Walks around Caddington


Introduction

These two walks allow you to enjoy the Chiltern countryside around Caddington. They take you across chalk downland to rolling countryside and ancient landscapes.


How To Get There By Passenger Transport
BY BUS – Telephone Bedfordshire Bus Information Line : 01234 228337, 8.30am – 5pm open 5 days a week or Travel Line 0870 6082608.
BY TRAIN – For timetable information, please telephone National Rail Enquiries 08457 484950.
Click here for the National Rail Enquiries website


How To Get There By Car
Caddington is close to the south west of Luton, off of Junction 10 of the M1.
Parking is available in Caddington mainly on streets close to the beginning of the walks.


Start/Finish Point
Both walks start from points near to All Saints Church, Caddington


Access and General Information
Length: The longest walk is 5˝ miles (9 km)
Time: 3 hours

Access Information:
Pending Update


Route Description

Walk 1 - BLOWS DOWN WALK
Length – 5˝ miles (9km)

3 hour gentle pace. Some short steep sections. Walk west on the Dunstable Road for about 300m from Caddington Green. Cross the road and take the footpath which runs northward alongside the allotments.

Walk 2 - CHAUL END WALK
Length – 6km

2 hour gentle walk. Some gentle climbs. Walk west on the Dunstable Road for just a few metres from the green. Cross the road and take Folly Lane northwards.


Points of Interest

1. BURY FARM
The site of the manor of Caddington dates from at least the 12th century. It had its own chapel, wine press and malt kiln, and was a very substantial farmstead.

2. CULTIVATED TERRACES
Otherwise known as strip lynchets or lince pieces, these earthworks date from about the 13th century. When there was a shortage of land on which to grow crops. The steep slopes were cut into a series of steps, which were then farmed.
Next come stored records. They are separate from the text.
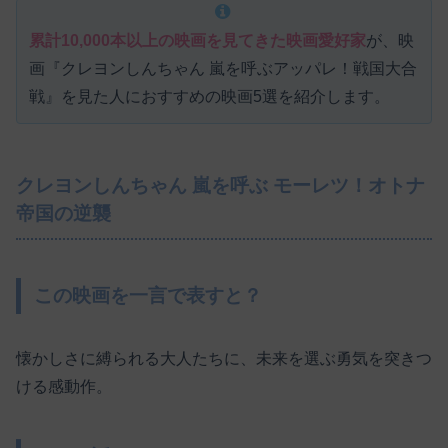
累計10,000本以上の映画を見てきた映画愛好家
が、映
画『クレヨンしんちゃん 嵐を呼ぶアッパレ！戦国大合
戦』を見た人におすすめの映画5選を紹介します。
クレヨンしんちゃん 嵐を呼ぶ モーレツ！オトナ
帝国の逆襲
この映画を一言で表すと？
懐かしさに縛られる大人たちに、未来を選ぶ勇気を突きつ
ける感動作。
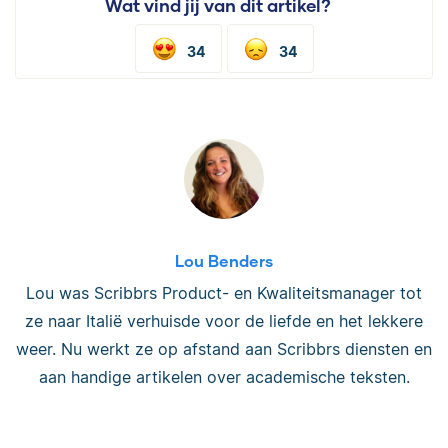
Wat vind jij van dit artikel?
34
34
Lou Benders
Lou was Scribbrs Product- en Kwaliteitsmanager tot
ze naar Italië verhuisde voor de liefde en het lekkere
weer. Nu werkt ze op afstand aan Scribbrs diensten en
aan handige artikelen over academische teksten.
The remains of such terraces can be seen just north of Chaul End and on the slopes of Blows Down.

3. BLOWS DOWN
Because of its steep slopes, cultivation on the down has never been sustained for long. It is an important remnant of the area’s once extensive downs, a factor in Dunstable’s medieval wealth from the wool trade. Blows Down is now a site of special scientific interest (SSSI), and is home to a wide variety of rare plants and butterflies. It is the combination of constant grazing, poor chalky soil and no chemical additives, that has led to the formation of such a rich turf, look at it closely; you will be amazed at the variety of plants growing there.

4. SKIMPOT QUARRY
In the late 19th century, extensive chalk pits were opened near Skimpot. They were served by a railway siding and principally supplied a limeworks. The quarry closed before the second world war. In summer an abundance of wild flowers such as common spotted orchid, bee orchid and kidney vetch can be found.

5. SHIRE WAY
The footpath between Skimpot and Folly Lane lay, until 1897, along the County Boundary. Before then much of Caddington Parish was in Herts. The track was also known as Stanner’s Lane in the North and Winch Field Lane in the South.

6. COMMON FIELDS
Shire Way ran through North Fields, one of the large medieval open fields in the parish. These fields lay as pasture or arable grazed or cultivated jointly or in “common”. They were enclosed gradually with hedges and ditches from the 15th century, very little signs remain today of their existence.

7. CADDINGTON CHURCH
As in Kensworth, the Dean and Canons owned the church and were rectors of the parish. The present church All Saints was probably built in the 12th century, on the site of an earlier church. The tower and nave roof date from the 15th century.

8. BADGERDELL WOOD
Most of this wood is ancient (having been continuously wooded since 1600). Keep your eyes open in this area; it is very close to Luton, but surprisingly rich in wildlife.